SELECTED PASSAGE:
※ ※ ※

August 13, 2020
“Haven’t I seen you before?”
It’s a cheesy pickup line that’s been around for ages. And while it makes people roll their eyes, there’s something to the familiarity quotient.
Studies show that we’re attracted to what we find familiar. The more we’re exposed to certain people, the more familiar they become and the more we like them.
This matters tremendously to innovation and who we think “belongs” in the process.
Innovation: stale, pale and male
When it came to the people making the decisions about new ideas and who’s involved, there’s very little variety. They’re middle-age (or older) white man who looked at the world from their point of view. Look for the icons in innovation and its people like Clayton Christensen, Peter Drucker, Steve Jobs, Elon Musk, Richard Branson, Jeff Bezos, Marc Benioff, and on and on. In fact, when Forbes put together its list of American’s Most Innovative Leaders, the list of 100 included one woman.
One of the reasons that Kamala (pronounced Ka-mall-ah) Harris will impact innovation is because she doesn’t look like everyone else. Her mother emigrated from India and her father from Jamaica. Kamala is the second African-American woman and the second South Asian-American senator in history. She identifies as black.
Psychologists explain that the more we’re exposed to something, the more we develop a preference for them just because they’re familiar. It’s called the mere-exposure effect. The more we see a person’s face, the more familiar they become. The more familiar they become, the more we like them. The more we like someone, the more we look for others who are similar. That’s where the, “Haven’t I seen you somewhere before?” feelings come into play.

※ ※ ※

GIVEN RECORDS:
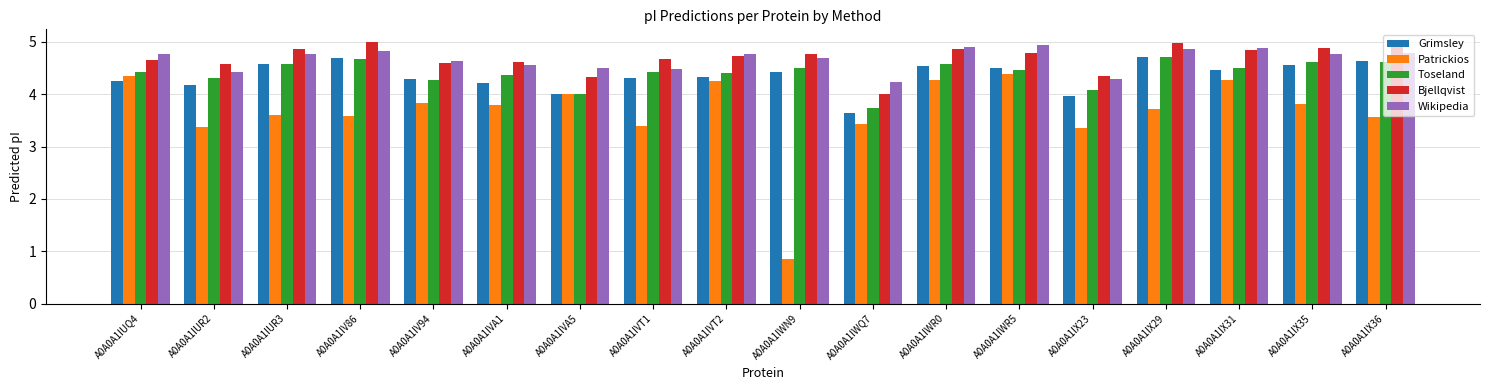

What are all the series names shown in the legend?

Grimsley, Patrickios, Toseland, Bjellqvist, Wikipedia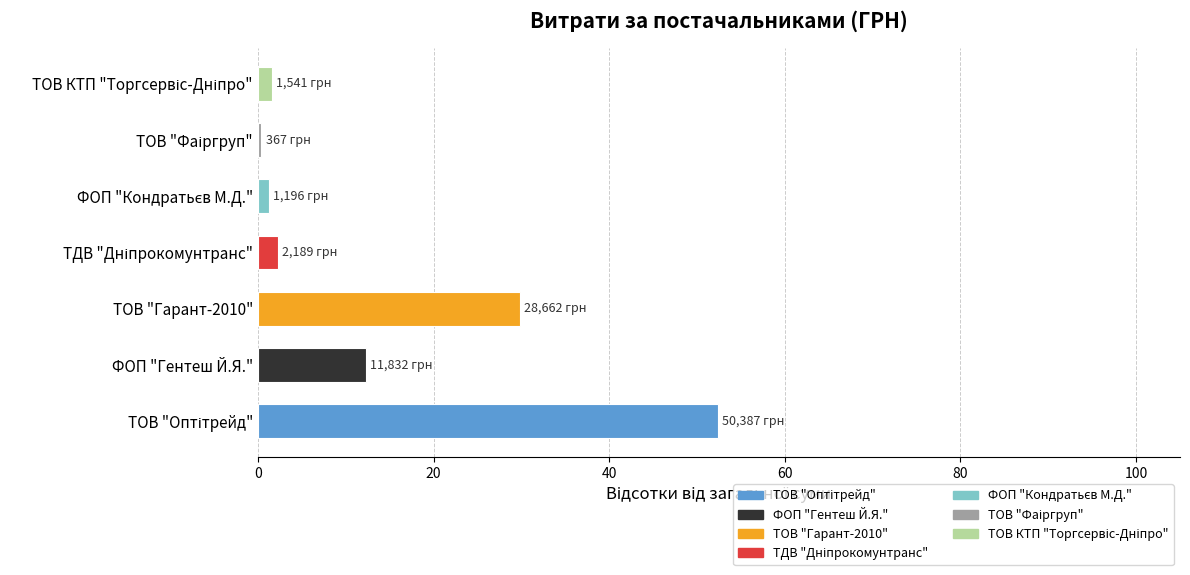

What is the difference between the maximum and minimum values?

52.0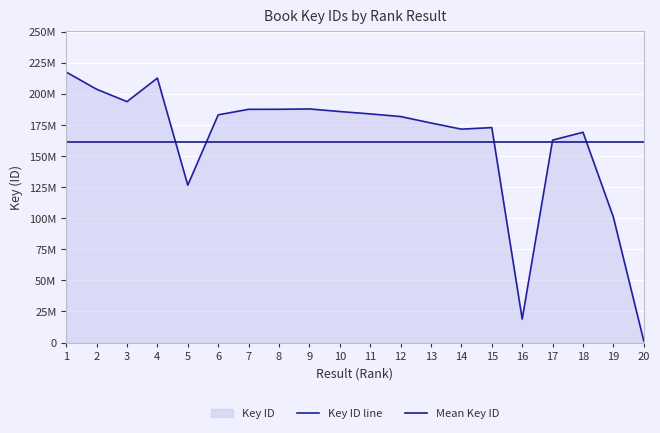

Where is Mean Key ID nearest to the value 161248280?

1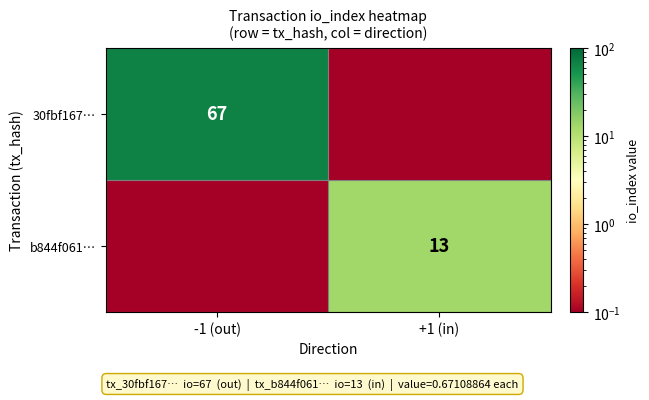

The value of b844f061… at +1 (in) is 22.2. True or false?

False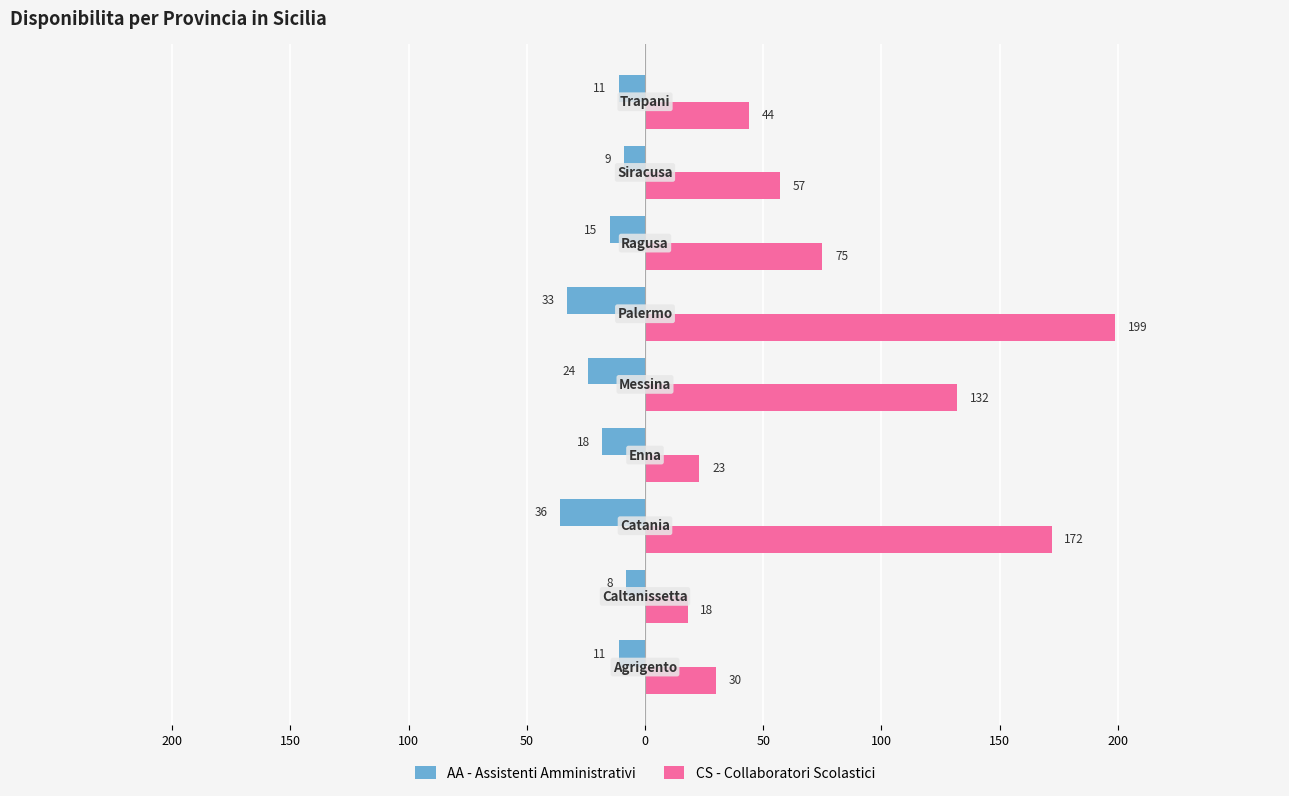

What are all the series names shown in the legend?

AA - Assistenti Amministrativi, CS - Collaboratori Scolastici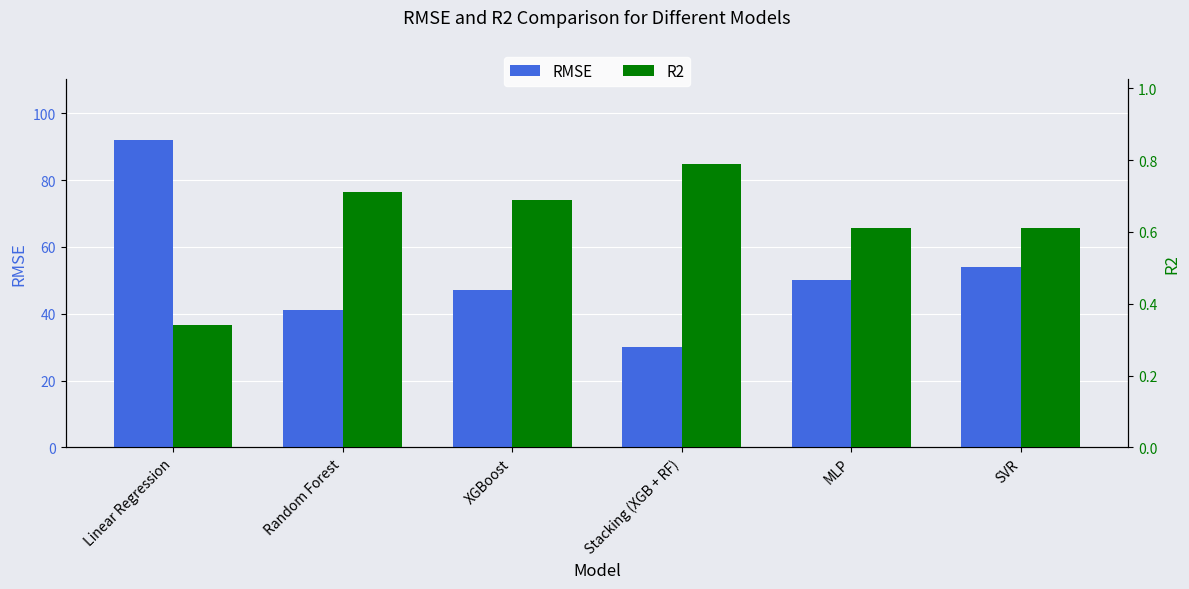

How many data points in RMSE are above 50?

2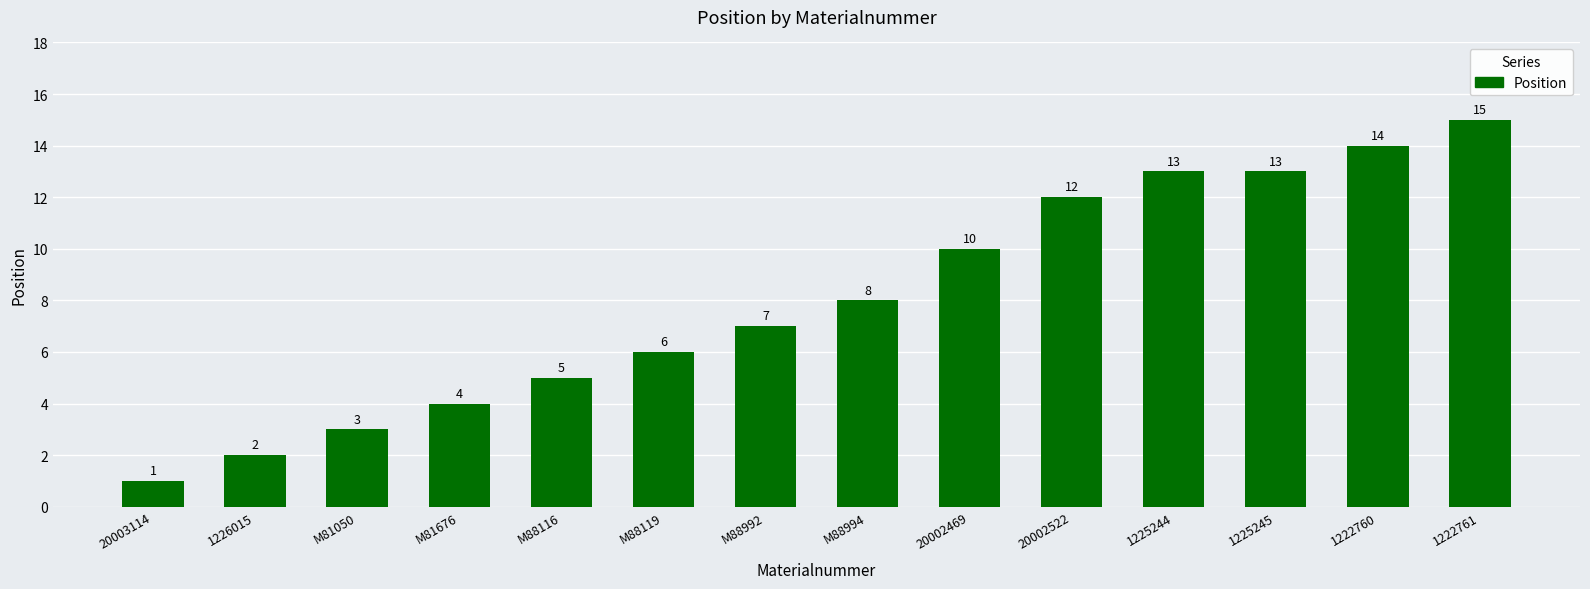

The chart shows a value of 13 at 1225245. True or false?

True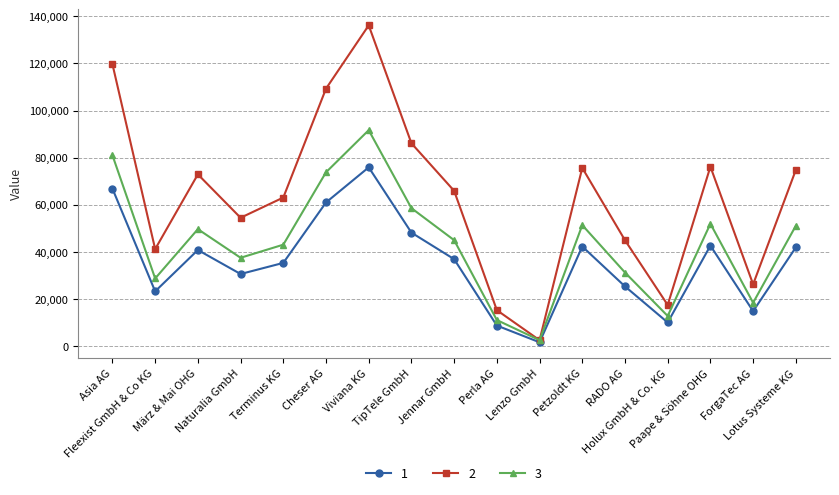

What is the label of the 14th point from the left?

Holux GmbH & Co. KG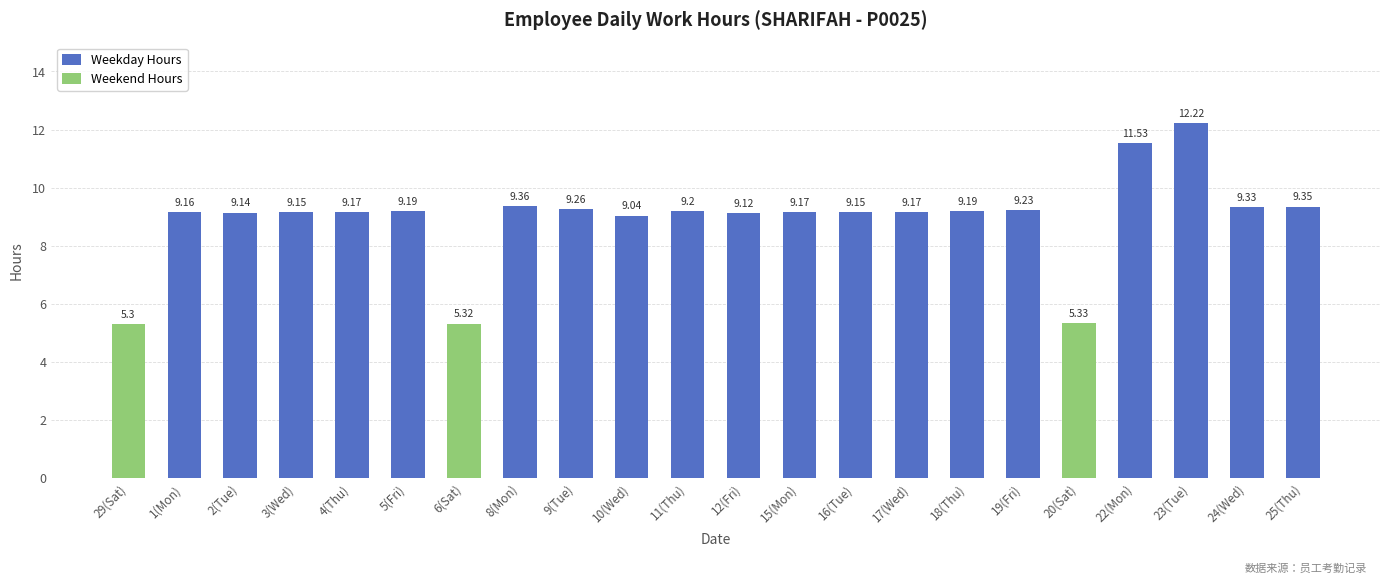

Reading left to right, list all the values displayed in this chart.

5.3	9.2	9.1	9.2	9.2	9.2	5.3	9.4	9.3	9.0	9.2	9.1	9.2	9.2	9.2	9.2	9.2	5.3	11.5	12.2	9.3	9.3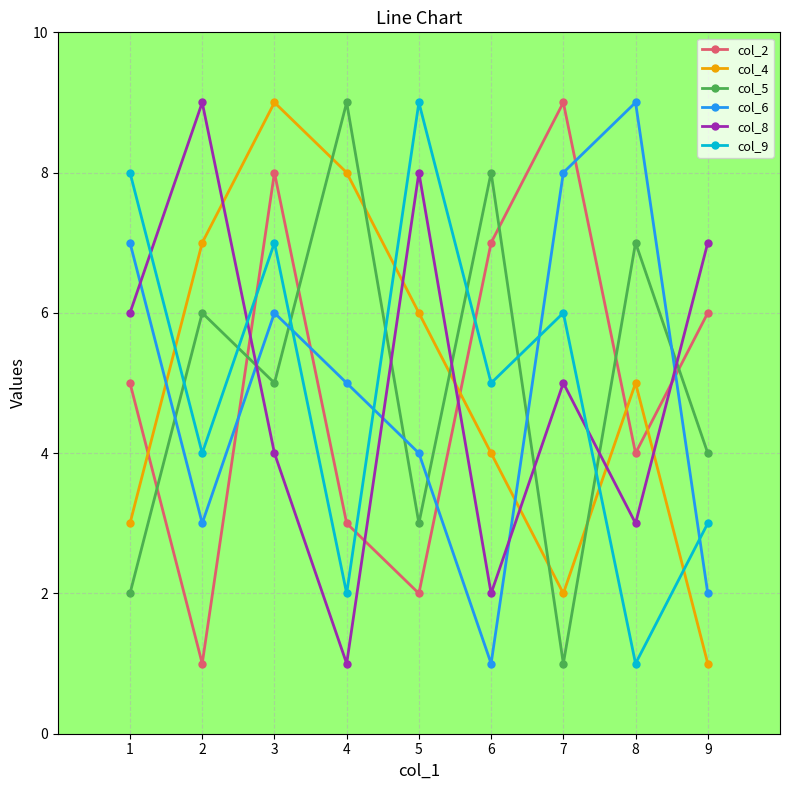

Which series ends up on top after the final intersection of col_8 and col_4?

col_8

※ ※ ※

GOAL OF THE EXERCISE: Rewrite the familiarity article between "August 13, 2020" and "the familiarity quotient.", inclusive, with "cheesy" changed to "corny".

EXPECTED ANSWER:
August 13, 2020
“Haven’t I seen you before?”
It’s a corny pickup line that’s been around for ages. And while it makes people roll their eyes, there’s something to the familiarity quotient.